Por: Leonor Deis o Bruno Cavagnaro o Ruben Bottini o Rodolfo Wuilloud o M. Fernanda Silva. En: Plant Growth Regul. DOI 10.1007/s10725-011-9570-5.
Phenolic compounds are components responsible of the sensorial characteristics of red wine. Indeed, they present important properties for human health. In the present work, the effects of combined in field treatments (water-stress and exogenous ABA) on phenolic accumulation were evaluated for berries and wine. The responses were assessed by UV-Vis and CZE. A differential phenolic regulation was observed under the same conditions and good correlations were achieved for grape and wine. ABA
appears to regulate the content of each phenols under study depending on plant water-status. Although the effects of water-stress and exogenous ABA were similar in magnitude, our results support evidence suggesting that both affect different metabolic pathways. ABA supply increased catechin and malvidin synthesis for both water statuses while the resveratrol was enhanced only for water-stress. Indeed, ABA reduced the quercetin content for both water statuses. In vitro assays were carried out to estimate the effects of combined treatments (temperature-exogenous ABA) on anthocyanin accumulation in berries and pulp. These tests demonstrated that the effect of ABA was dependent on the hormonal level (207% for 0.5 g L-1 and
307% for 1 g L-1 of ABA). Effect of temperature varied according to the phenological state. In pulps, we detected an increase of anthocyanin after ABA treatments.

----------------

EXERCISE BRIEF: Give the names of all the authors credited at the top of the abstract on phenolic compounds in grape berries and wine.

DATA LISTING:
----------------

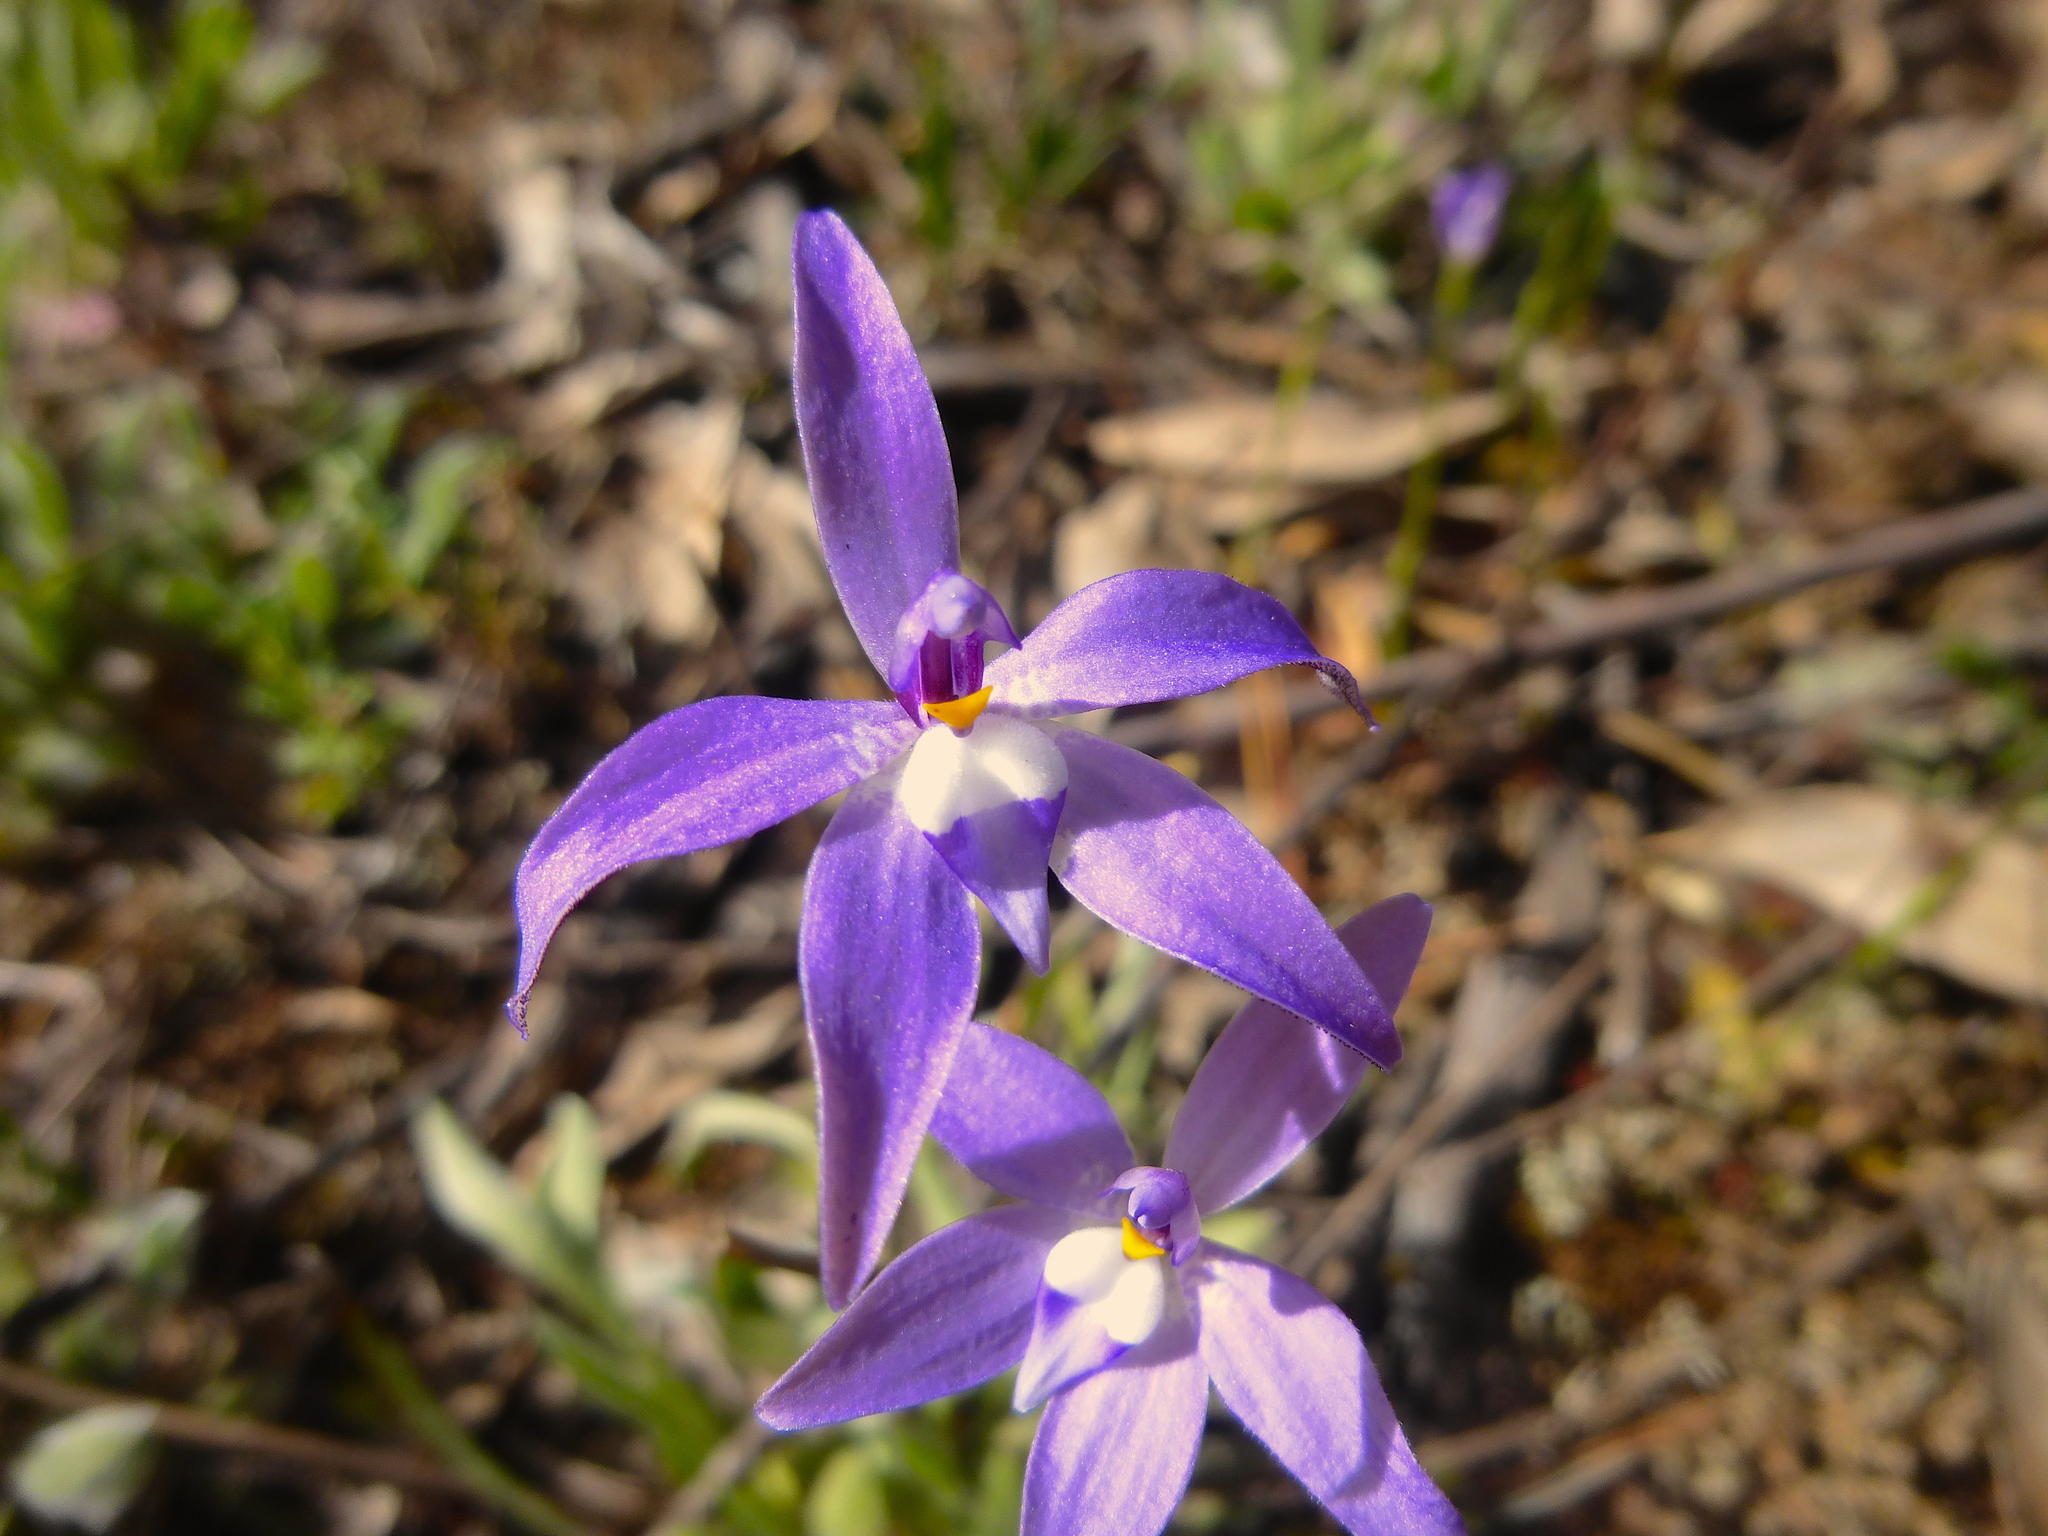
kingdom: Plantae
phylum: Tracheophyta
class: Liliopsida
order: Asparagales
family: Orchidaceae
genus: Caladenia
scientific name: Caladenia major
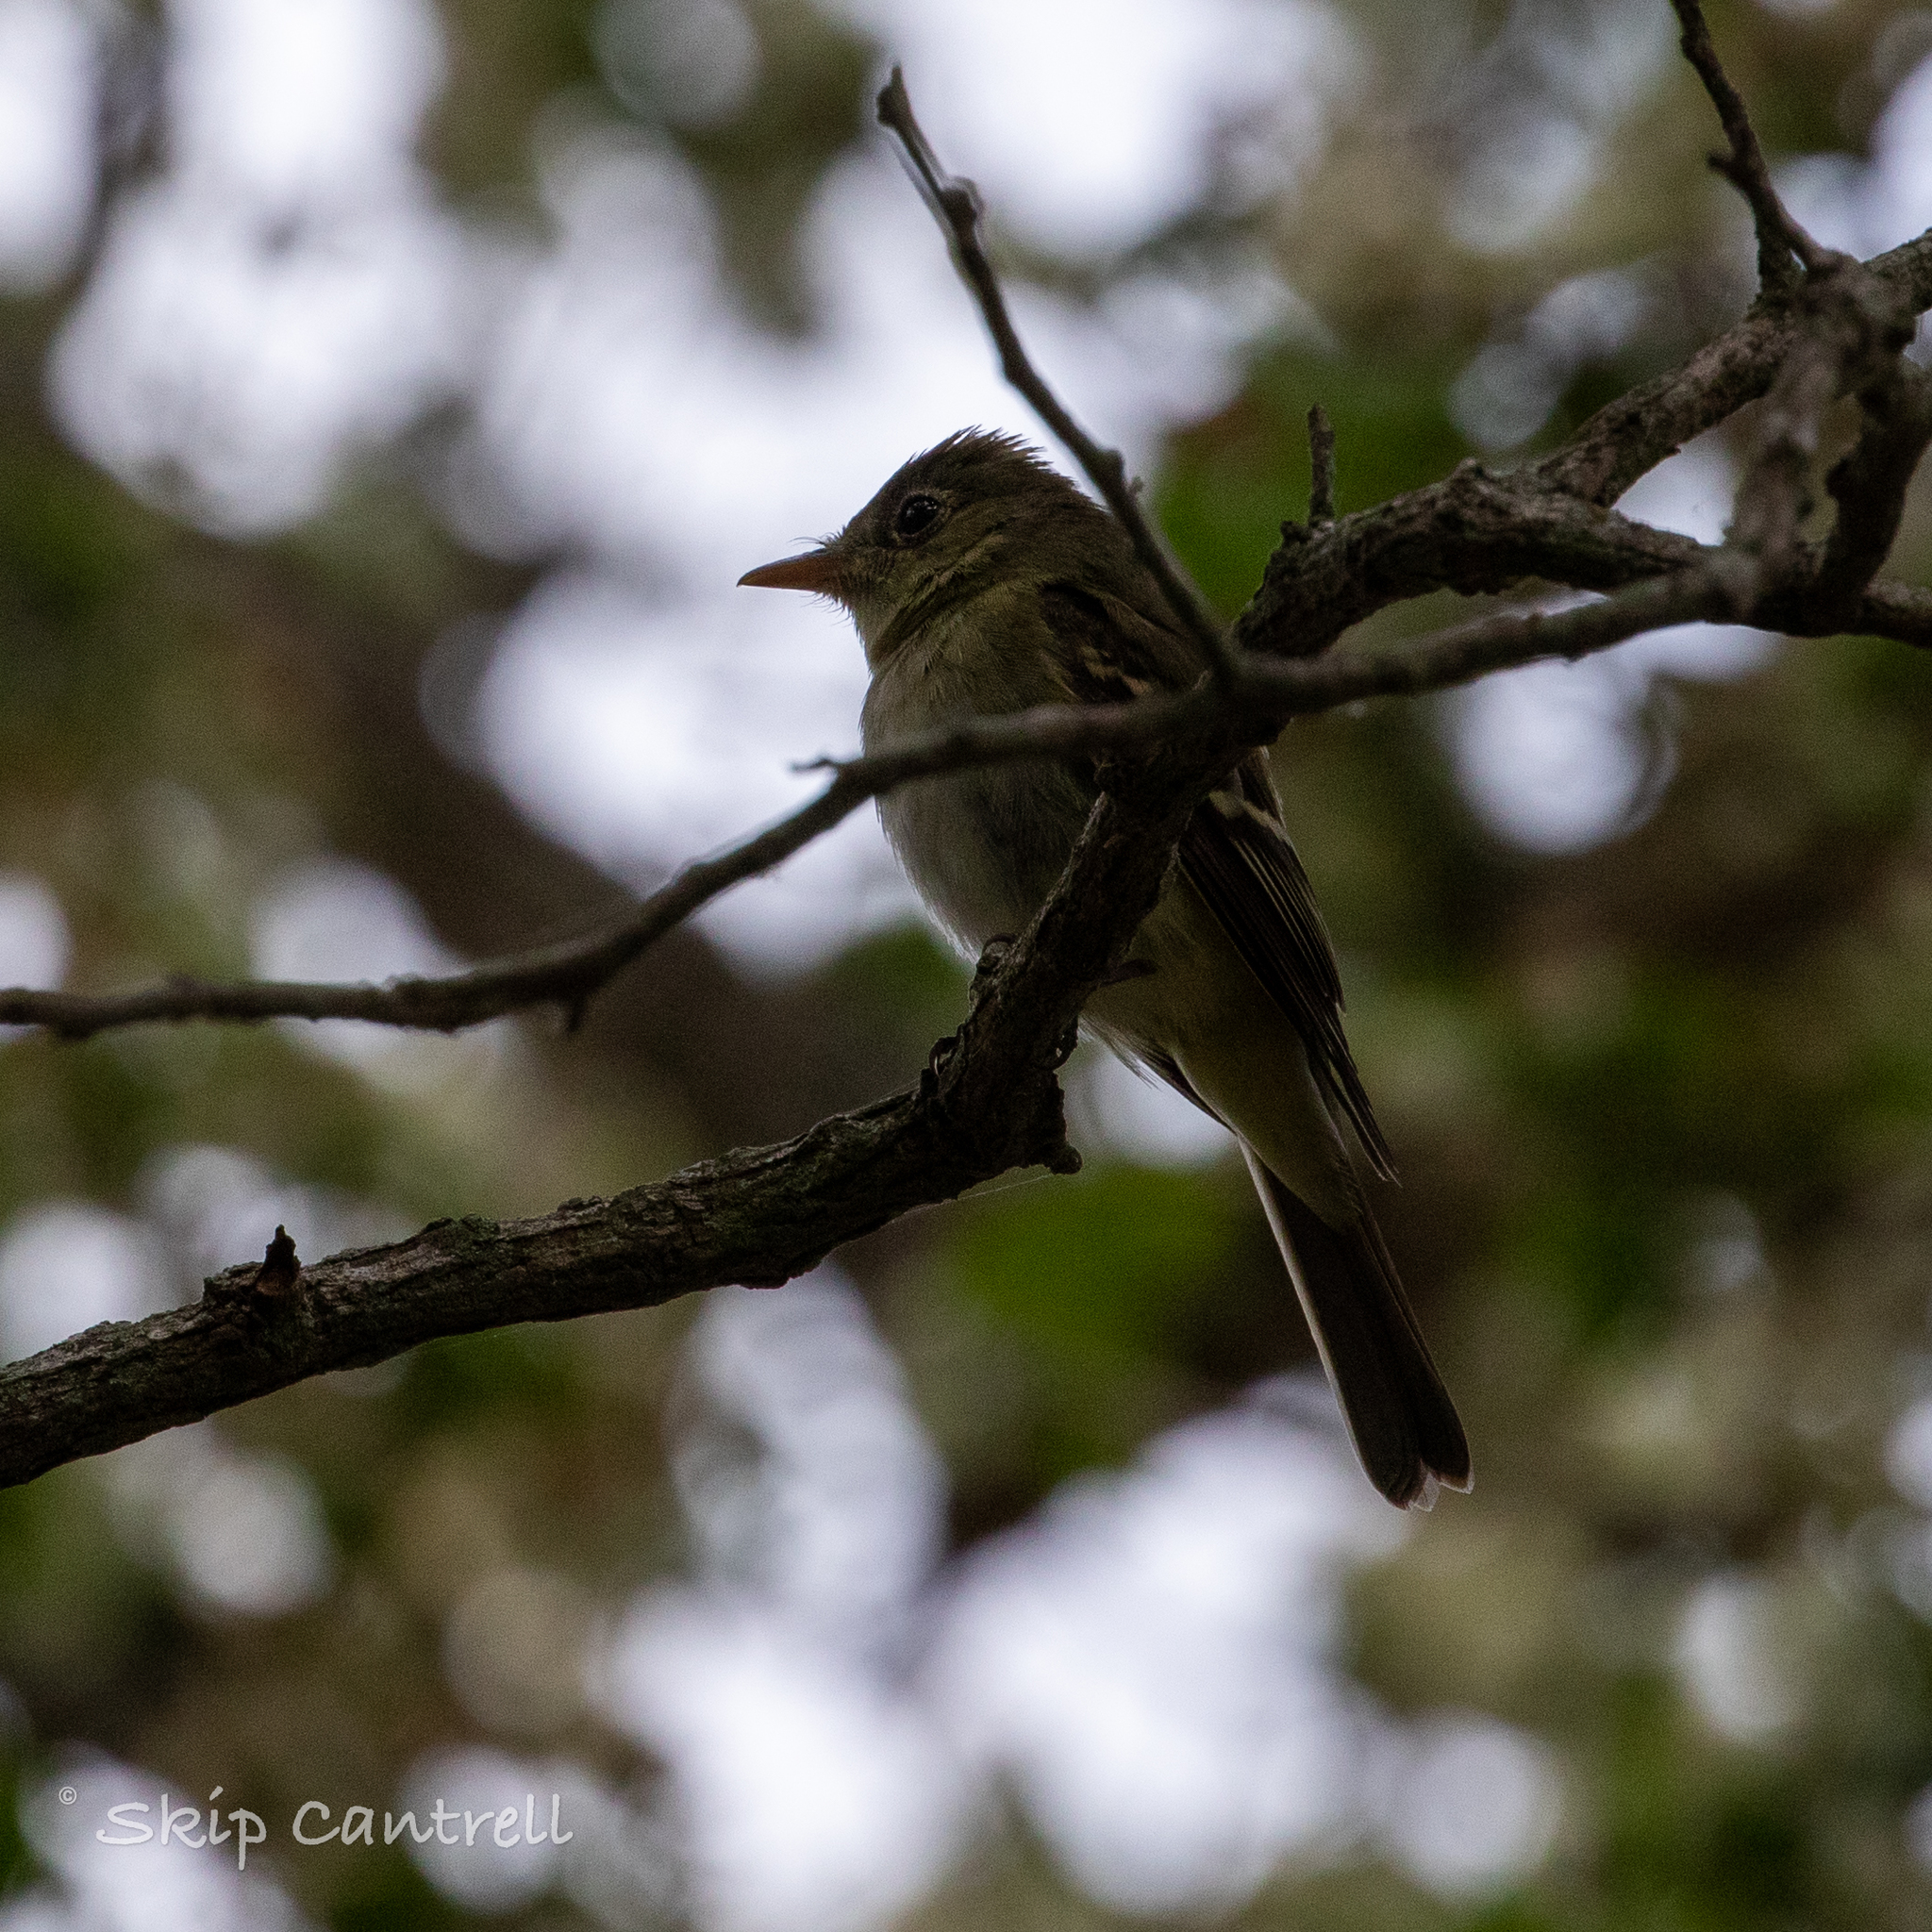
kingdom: Animalia
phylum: Chordata
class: Aves
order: Passeriformes
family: Tyrannidae
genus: Empidonax
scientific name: Empidonax virescens
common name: Acadian flycatcher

----------------

TASK RESPONSE:
Leonor Deis
Bruno Cavagnaro
Ruben Bottini
Rodolfo Wuilloud
M. Fernanda Silva